Western Canadian grain shipments are moving well this crop year, but exports could be even higher.
“Grain companies generally do not market grain based on global market demand, but on what rail capacity they think they can obtain,” read a slide Hemmes presented during a talk at CropConnect in Winnipeg Feb. 13.
So if the railways provided enough capacity to meet grain companies’ full demand would it increase competition among companies for farmers’ grain?
Yes, says Wade Sobkowich, executive director of the Western Grain Elevator Association (WGEA).
“If grain companies can move more during the peak period (when international prices are their highest) they will be competing more aggressively to attract that grain from the farmer during that same period,” he said in an interview Feb. 15.
Sobkowich has often said WGEA members — some of Western Canada’s biggest grain companies — sell based on what they think the railways can deliver.
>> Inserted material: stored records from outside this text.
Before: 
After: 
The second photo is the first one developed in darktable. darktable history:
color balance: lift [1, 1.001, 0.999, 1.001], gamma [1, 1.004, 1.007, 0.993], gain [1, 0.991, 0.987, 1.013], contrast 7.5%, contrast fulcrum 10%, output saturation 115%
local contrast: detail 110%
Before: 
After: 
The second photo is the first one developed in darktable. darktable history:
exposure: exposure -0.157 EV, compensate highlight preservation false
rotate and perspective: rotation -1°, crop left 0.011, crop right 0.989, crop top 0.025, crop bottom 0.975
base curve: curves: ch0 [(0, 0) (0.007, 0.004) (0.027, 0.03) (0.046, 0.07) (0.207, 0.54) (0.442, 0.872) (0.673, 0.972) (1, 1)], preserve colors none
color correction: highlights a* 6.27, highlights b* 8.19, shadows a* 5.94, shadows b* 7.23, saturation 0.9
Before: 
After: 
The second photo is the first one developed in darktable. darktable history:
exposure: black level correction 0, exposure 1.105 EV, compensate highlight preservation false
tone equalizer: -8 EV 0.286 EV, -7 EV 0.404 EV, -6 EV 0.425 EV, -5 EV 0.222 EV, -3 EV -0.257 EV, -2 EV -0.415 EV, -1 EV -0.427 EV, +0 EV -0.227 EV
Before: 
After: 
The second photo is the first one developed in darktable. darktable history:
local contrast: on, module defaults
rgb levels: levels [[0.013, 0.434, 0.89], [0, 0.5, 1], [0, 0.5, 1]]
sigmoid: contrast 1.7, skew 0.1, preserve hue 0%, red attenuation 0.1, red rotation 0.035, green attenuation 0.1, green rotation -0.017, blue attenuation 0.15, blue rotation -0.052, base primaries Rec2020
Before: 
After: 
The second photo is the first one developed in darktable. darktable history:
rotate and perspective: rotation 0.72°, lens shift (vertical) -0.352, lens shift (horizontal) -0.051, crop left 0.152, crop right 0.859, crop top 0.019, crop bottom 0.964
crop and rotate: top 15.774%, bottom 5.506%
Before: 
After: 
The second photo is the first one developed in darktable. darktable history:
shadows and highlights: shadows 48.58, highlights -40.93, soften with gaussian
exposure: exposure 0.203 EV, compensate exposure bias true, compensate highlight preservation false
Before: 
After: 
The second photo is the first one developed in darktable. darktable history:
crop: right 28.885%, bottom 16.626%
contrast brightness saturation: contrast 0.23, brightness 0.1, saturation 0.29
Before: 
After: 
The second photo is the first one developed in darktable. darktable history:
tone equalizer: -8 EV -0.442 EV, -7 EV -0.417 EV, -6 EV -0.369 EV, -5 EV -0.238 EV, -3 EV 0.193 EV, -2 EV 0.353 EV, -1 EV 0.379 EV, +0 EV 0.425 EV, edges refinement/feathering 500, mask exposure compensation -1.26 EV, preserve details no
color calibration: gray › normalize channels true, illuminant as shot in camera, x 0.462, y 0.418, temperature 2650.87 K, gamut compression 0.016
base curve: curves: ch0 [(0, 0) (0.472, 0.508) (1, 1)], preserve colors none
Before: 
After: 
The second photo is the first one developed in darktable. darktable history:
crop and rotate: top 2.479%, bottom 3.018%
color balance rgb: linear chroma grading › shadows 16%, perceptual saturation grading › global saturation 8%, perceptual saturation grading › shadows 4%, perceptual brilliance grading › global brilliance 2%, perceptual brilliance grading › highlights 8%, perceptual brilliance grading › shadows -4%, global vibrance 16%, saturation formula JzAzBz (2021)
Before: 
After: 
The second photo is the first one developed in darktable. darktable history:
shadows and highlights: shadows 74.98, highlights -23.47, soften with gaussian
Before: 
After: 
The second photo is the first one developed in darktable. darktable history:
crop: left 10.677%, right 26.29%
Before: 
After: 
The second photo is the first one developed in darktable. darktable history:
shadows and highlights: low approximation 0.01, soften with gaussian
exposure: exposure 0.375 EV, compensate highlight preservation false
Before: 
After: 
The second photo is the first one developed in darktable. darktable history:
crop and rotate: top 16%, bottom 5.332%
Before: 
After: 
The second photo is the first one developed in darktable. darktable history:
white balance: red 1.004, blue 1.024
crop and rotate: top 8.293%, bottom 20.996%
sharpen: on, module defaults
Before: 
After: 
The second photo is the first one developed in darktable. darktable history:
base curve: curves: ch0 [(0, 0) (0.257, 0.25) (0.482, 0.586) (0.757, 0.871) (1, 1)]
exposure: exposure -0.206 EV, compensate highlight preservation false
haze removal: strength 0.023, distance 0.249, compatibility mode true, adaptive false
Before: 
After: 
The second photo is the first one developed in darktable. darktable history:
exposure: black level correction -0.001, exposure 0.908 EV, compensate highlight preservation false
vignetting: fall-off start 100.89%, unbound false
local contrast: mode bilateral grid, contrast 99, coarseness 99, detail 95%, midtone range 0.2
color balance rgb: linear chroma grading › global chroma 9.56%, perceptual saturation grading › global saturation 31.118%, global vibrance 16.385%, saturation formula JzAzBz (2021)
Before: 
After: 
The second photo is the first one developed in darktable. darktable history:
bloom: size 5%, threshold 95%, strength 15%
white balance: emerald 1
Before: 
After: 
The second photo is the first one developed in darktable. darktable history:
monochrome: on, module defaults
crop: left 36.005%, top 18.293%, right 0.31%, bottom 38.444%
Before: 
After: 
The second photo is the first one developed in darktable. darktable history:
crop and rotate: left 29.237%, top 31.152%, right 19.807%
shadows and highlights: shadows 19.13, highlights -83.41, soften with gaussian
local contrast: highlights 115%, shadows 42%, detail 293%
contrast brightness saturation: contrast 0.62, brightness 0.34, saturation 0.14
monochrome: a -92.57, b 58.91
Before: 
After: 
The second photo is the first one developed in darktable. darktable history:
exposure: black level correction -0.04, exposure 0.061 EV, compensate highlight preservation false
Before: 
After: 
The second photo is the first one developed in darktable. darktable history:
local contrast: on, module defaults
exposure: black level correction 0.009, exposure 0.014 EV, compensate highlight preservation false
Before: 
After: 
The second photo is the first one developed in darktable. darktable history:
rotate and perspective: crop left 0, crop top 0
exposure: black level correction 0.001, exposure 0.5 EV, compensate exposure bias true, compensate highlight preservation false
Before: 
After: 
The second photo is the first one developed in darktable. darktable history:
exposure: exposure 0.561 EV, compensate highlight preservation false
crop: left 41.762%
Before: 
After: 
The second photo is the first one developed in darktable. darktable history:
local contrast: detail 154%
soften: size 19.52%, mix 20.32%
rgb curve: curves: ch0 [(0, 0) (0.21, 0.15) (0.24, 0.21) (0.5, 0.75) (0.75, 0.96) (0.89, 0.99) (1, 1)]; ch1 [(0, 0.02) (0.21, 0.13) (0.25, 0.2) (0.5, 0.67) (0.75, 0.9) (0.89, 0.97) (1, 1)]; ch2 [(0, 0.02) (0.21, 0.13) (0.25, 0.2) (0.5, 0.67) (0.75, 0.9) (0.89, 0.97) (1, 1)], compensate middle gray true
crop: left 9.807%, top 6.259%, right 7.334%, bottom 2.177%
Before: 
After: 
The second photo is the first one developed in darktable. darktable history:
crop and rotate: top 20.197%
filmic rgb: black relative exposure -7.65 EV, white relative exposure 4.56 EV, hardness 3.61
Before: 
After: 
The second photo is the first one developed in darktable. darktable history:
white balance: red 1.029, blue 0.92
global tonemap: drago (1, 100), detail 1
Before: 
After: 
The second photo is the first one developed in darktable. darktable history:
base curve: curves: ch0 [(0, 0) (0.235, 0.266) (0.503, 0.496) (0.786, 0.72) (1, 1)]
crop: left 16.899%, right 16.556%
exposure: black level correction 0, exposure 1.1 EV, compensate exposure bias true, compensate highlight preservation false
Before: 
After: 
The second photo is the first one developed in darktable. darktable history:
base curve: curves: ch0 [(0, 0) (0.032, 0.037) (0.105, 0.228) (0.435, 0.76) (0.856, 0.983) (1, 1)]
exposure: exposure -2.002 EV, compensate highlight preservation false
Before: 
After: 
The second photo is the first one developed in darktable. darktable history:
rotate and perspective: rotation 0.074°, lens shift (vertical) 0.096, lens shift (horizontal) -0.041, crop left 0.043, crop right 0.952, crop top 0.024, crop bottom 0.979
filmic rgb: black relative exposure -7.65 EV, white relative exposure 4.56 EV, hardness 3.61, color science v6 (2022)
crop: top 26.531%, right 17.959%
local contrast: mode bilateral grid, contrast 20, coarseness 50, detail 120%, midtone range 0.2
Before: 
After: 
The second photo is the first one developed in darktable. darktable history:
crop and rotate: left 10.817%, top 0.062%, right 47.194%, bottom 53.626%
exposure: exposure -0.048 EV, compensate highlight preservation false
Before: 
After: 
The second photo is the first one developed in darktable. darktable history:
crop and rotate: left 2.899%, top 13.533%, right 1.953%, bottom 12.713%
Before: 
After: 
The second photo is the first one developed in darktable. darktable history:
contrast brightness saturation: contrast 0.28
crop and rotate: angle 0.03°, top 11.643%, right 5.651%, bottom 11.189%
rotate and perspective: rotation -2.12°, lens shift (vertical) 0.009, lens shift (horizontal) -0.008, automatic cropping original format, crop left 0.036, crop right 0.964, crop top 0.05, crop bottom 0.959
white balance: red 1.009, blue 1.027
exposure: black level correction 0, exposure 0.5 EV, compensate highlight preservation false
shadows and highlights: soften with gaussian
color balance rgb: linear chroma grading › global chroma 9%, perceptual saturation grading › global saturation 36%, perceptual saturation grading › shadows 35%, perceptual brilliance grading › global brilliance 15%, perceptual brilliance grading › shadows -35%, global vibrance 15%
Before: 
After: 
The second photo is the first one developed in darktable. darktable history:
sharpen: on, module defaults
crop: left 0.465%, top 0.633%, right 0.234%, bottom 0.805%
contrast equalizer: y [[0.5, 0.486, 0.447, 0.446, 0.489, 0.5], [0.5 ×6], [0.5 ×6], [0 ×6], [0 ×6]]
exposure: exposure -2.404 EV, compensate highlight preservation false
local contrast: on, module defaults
When they book export sales beyond that it results in demurrage and cancelled contracts, costing grain companies millions of dollars and tarnishing their reputations as reliable suppliers.
During peak demand grain companies could fill twice as many cars as the 5,500 and 4,000 a week Canadian National (CN) and Canadian Pacific (CP) are each offering, during non-winter and winter months, respectively, Sobkowich said in an interview last year.
“We don’t expect the railways to gear up to provide 18,750 rail cars a week right off the bat, but it should be a number that they’re striving for,” he said Aug. 22.
The WGEA has long maintained the railways don’t move all the grain the companies want to ship at certain times because as functional monopolies they don’t have to. Grain companies have few economic alternatives to rail. The railways don’t invest in costly surge capacity knowing they’ll move most of that grain eventually when capacity is available, according to the WGEA.
The railways counter that they are continually investing in additional capacity, but demand from grain and other products fluctuates. They must balance shipper needs with costs.
Hemmes agrees lacking rail competition affects grain shipping.
“It’s in the interest of the railway to have the same amount of traffic moving every week, 52 weeks a year,” he said in an interview after his presentation. “But that’s not the way commodities get sold.”
The WGEA is generally pleased with rail service this crop year, Sobkowich said. CN and CP supplied a combined 87 per cent of hopper cars ordered in grain week 27, the Ag Transport Coalition’s weekly report issued Feb. 8 said.
The railways are close to meeting the targets they set for themselves, not what the companies would ship if the railways could meet the demand, Sobkowich said.
Record grain volumes were shipped to port up until December, Hemmes said.
There were issues getting cars into and unloaded at Vancouver in December — severe enough to prompt the Canadian Transportation Agency to investigate.
That was followed by two derailments on CP and bitterly cold weather, which results in shorter trains, he said.
“So all things considered I think so far this year we’ve been doing really well with those isolated exceptions,” he said.
But not only are the railways not fully meeting grain shippers’ seasonal demand, they’re slipping when it comes to meeting annual demand, Hemmes said.
Over the last six years Canadian grain production has been growing by 2-1/2 to three per cent a year, he said.
“We’ve had this the last four years where we’re seeing this gradual increase in the carry-out (of Canadian grain) and what that says is that every year we’re failing to move a certain portion of our crop,” Hemmes said. “Somewhere between two million and three million tonnes last year could’ve moved. It could have been sold. We didn’t because the capacity to move it to a port position wasn’t there.
“I think in the long term we’ve got some things to keep a watch on and be mindful of all the things that can go wrong, things that could almost be read as systemic issues.
“And it’s not a problem in the country and it’s not a problem at the port. So what’s left? It’s got to be right in the middle (the railways).”
West Coast car cycles had typically been 13 to 14 days in recent years, Hemmes said.
“We’re seeing car cycles that are 16 days, and some months they’re going up to 18 days,” he said. “That’s not going to get you the capacity that you need.”
The longer car cycles are likely a combination of too few rail crews and locomotives and increasing total traffic, he said.
“You’re seeing increases in container movements, in coal movements and potash wants to move more,” Hemmes said. “So with those increasing demands puts a greater stress on the railways and they’re just having to catch up.”
The impact from oil is minor, accounting for just two to five per cent of total traffic, compared to grain at 17 (CN) and 22 (CP) per cent, he said.
The railways say they are gearing up to meet the growing demand to ship more grain by hiring more staff, buying more locomotives, adding more track, buying new, high-capacity cars and running longer trains.